*** Opening of Information supplied ***
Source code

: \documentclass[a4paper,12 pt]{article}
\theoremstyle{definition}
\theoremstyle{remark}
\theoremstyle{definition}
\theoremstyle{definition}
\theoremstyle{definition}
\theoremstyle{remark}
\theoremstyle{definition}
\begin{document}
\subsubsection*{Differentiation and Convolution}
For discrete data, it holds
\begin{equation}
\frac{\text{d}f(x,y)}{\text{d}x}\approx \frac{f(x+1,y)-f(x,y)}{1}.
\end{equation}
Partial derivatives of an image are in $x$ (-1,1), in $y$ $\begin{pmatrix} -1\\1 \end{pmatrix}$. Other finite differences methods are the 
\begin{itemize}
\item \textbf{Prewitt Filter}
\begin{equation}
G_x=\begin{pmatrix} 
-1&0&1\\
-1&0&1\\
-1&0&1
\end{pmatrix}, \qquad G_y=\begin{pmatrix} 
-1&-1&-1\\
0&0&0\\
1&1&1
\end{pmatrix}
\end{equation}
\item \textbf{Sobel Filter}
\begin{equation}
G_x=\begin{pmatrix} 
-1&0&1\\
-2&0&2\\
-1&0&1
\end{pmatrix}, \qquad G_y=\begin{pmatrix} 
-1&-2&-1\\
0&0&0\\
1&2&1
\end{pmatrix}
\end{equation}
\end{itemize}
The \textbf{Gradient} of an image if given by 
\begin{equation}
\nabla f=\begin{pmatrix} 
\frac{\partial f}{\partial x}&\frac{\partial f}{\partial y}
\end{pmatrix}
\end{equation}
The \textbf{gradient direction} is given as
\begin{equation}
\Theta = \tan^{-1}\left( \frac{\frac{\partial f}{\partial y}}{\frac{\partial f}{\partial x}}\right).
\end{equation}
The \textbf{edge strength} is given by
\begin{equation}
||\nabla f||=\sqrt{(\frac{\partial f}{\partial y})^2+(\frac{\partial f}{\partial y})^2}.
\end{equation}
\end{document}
*** Close of Information supplied ***
Written task:
The lines that mention the word "given" should be pulled from the records above.

Solution:
The \textbf{Gradient} of an image if given by 
The \textbf{gradient direction} is given as
The \textbf{edge strength} is given by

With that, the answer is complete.